» **Materials provided**:
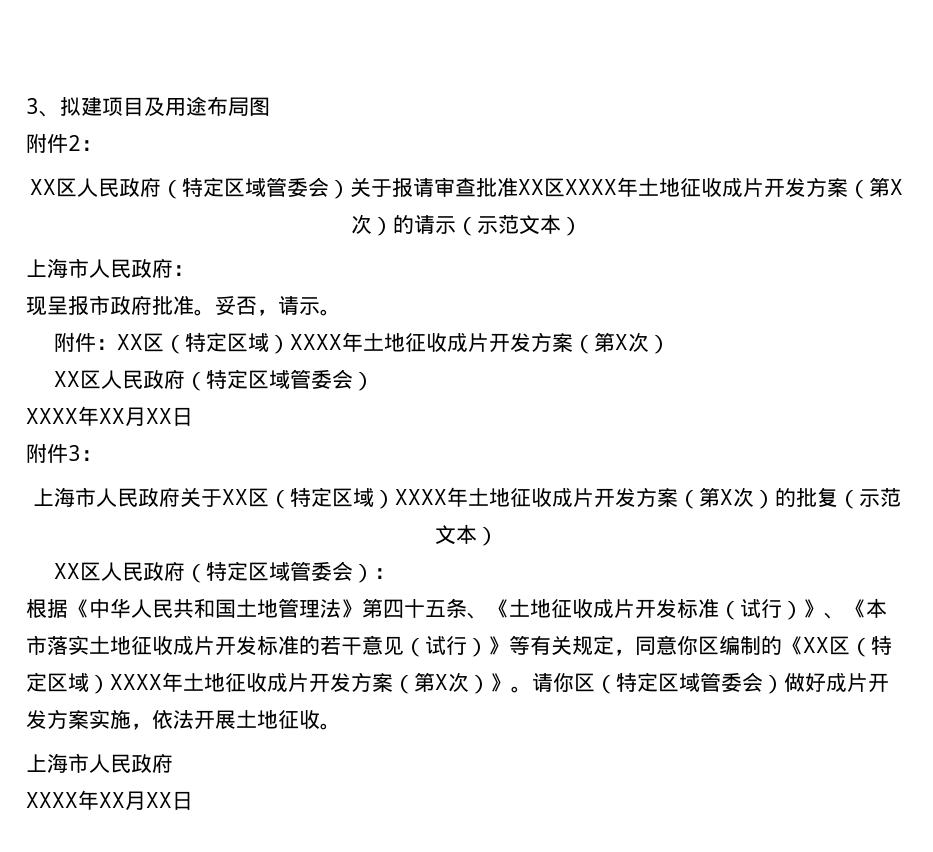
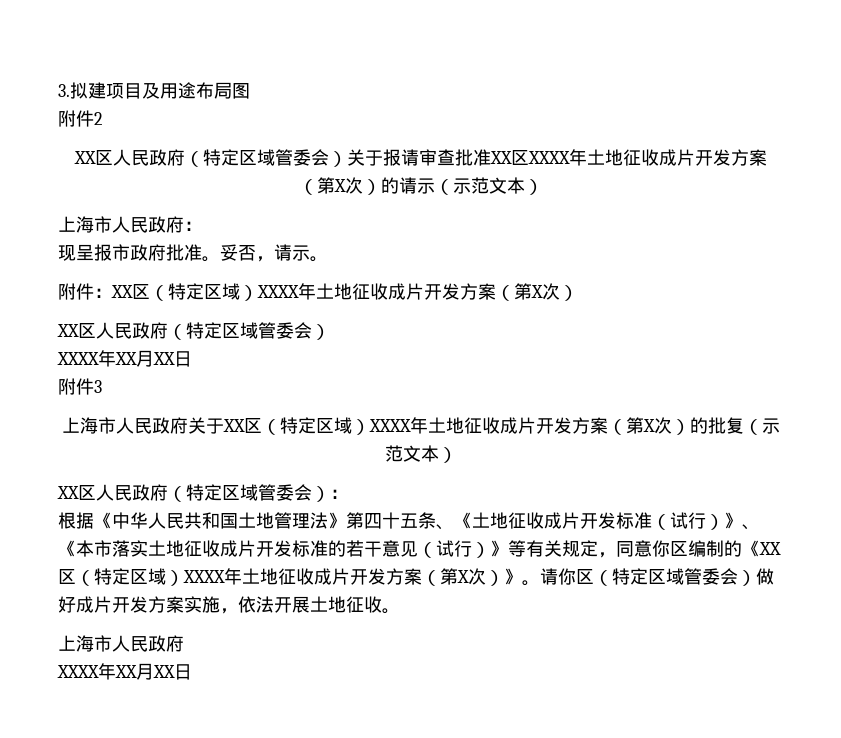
[26,98,60,117] 3、 -> [58,84,70,97] 3.
[81,140,102,151] ： -> (103, 118) none
[81,450,102,461] ： -> (102, 386) none

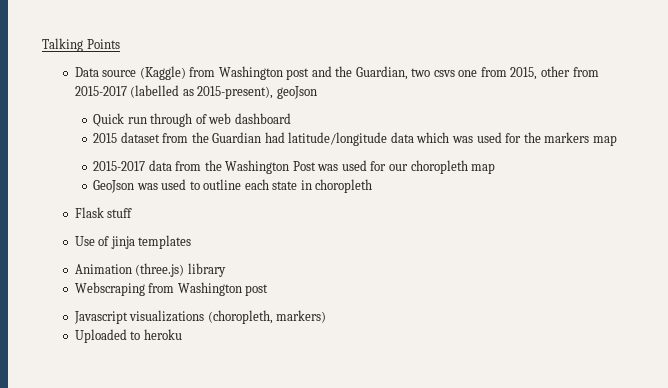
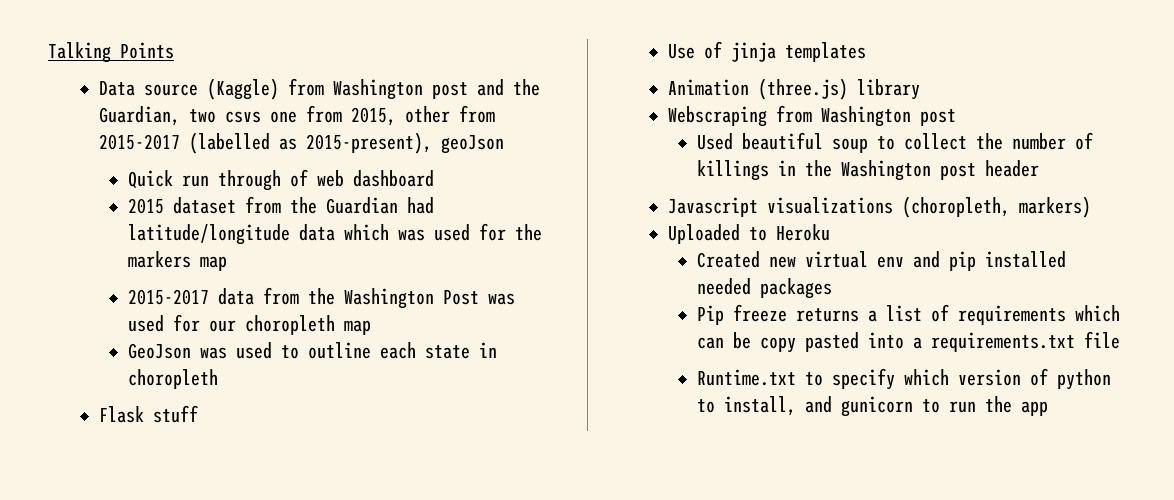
(269, 290) none -> [696,132,1093,153] [696,160,1039,181] // Used beautiful soup to collect the number of killings in the Washington post header
[143,329,182,340] heroku -> [775,224,830,241] [696,251,1066,271] [696,278,832,299] [696,304,1120,325] [696,331,1120,353] [696,368,1111,390] [696,396,1048,417] Heroku // Created new virtual env and pip installed needed packages // Pip freeze returns a list of requirements which can be copy pasted into a requirements.txt file // Runtime.txt to specify which version of python to install, and gunicorn to run the app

» **Exercise directions**: Everything in the listing should be copied exactly, apart from the images it holds.

» **Task output**:
[26,98,60,117] 3、 -> [58,84,70,97] 3.
[81,140,102,151] ： -> (103, 118) none
[81,450,102,461] ： -> (102, 386) none

(269, 290) none -> [696,132,1093,153] [696,160,1039,181] // Used beautiful soup to collect the number of killings in the Washington post header
[143,329,182,340] heroku -> [775,224,830,241] [696,251,1066,271] [696,278,832,299] [696,304,1120,325] [696,331,1120,353] [696,368,1111,390] [696,396,1048,417] Heroku // Created new virtual env and pip installed needed packages // Pip freeze returns a list of requirements which can be copy pasted into a requirements.txt file // Runtime.txt to specify which version of python to install, and gunicorn to run the app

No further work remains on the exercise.